Dann, bevor dein Agent sich an irgendeine Aufgabe ransetzt, ruft er /preflight mit einer Beschreibung auf, was er braucht. Mycelium liefert die vier Dateien, die tatsächlich wichtig sind – nicht vierzig.
Mehr als nur Dateisuche
Aber Mycelium wäre nicht der Rede wert, wenn es nur um einfache Dateisuche gehen würde. Das Tool hat ein paar Features, die es wirklich praktisch machen:
Der Live Graph Viewer lässt dich deinen kompletten Codebase im Browser visualisieren. Dateien werden zu Knoten, Imports zu Kanten, und du siehst deine Projektarchitektur auf einen Blick. Für neue Entwickler, die zu einem Projekt stoßen, ist das allein schon die Setup-Zeit wert.
Der Agent Change History loggt jede Dateiänderung mit Zeitstempel, Aufgabenbeschreibung und Agent-Identität. Das schafft einen Audit Trail, der bei KI-Coding-Tools bisher gefehlt hat. Endlich kannst du genau sehen, was deine KI-Agenten geändert haben – und wann.
Semantic Search bedeutet, dass du Dateien nach Konzept statt nach Keyword finden kannst. Suchst du nach "Zahlungsabwicklung", findet Mycelium die richtigen Dateien, selbst wenn keine einzige das Wort "payment" enthält. Das ist Gold wert für größere Codebases, wo die Terminologie über die Jahre gedriftet ist.
Privatsphäre, die man ernst nehmen kann
Ein Detail, das für Enterprise-User wichtig ist: Mycelium läuft lokal auf deiner Maschine unter localhost:47821. Dein Code verlässt niemals deine Entwicklungsumgebung. Das ist kein Cloud-Service, der dein proprietäres Geschäftslogik analysiert – es ist ein lokales Tool, das sich zurückhält.
Lohnt sich der Aufwand?
Für einzelne Entwickler an kleinen Projekten ist Mycelium vielleicht Overkill. Wenn dein Codebase nur aus ein paar Dateien besteht, die du auswendig kennst, brauchst du vermutlich keinen Dependency Graph.

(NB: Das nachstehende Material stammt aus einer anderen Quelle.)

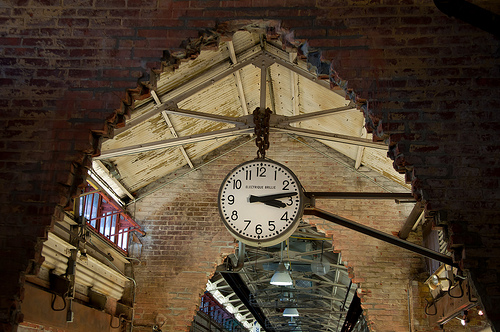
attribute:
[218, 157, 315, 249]
clock — round, displaying time, large, circular, 3:14, hung up, white, big, central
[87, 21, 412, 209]
ceiling — old, wooden, slanted, brown, wood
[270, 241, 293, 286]
ceiling light — hanging, on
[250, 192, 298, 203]
hand — metallic, black, long, 3:13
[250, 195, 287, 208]
hand — metallic, black, short, 3:13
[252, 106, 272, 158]
chain — metal, heavy, rusty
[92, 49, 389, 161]
beam — metal, overhead, white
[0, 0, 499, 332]
wall — brick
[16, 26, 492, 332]
entrance — open, arched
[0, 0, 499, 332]
building — red, brick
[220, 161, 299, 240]
face — white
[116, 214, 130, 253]
window — shining, metal, orange, red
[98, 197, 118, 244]
window — shining, metal, orange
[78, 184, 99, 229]
window — shining, metal, orange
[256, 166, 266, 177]
number — black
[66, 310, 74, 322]
electrical box — small, gray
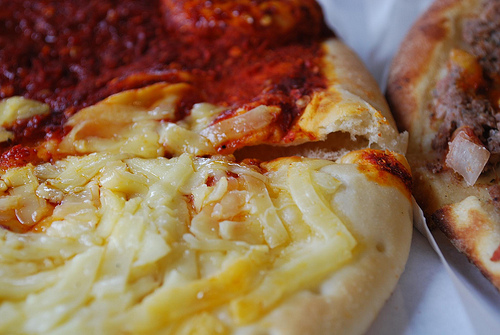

Aber für Teams, größere Projekte oder alle, die schon mal zugeschaut haben, wie ihr KI-Assistent zwanzig Minuten lang nach der richtigen Datei sucht – Mycelium ist ein echter Produktivitätsschub. Die einmalige Setup-Investition zahlt sich jedes Mal aus, wenn dein KI-Agent Kontext braucht.
Die Verheißung ist bestechend: Dein KI-Coding-Assistent, der endlich versteht, woran er eigentlich arbeitet. Vier Dateien. Null Raten. Code, der tatsächlich in deine Architektur passt.
Wenn du genervt bist von KI-Agenten, die schlau wirken, aber am Thema vorbeireden – Mycelium könnte die Karte sein, auf die du gewartet hast.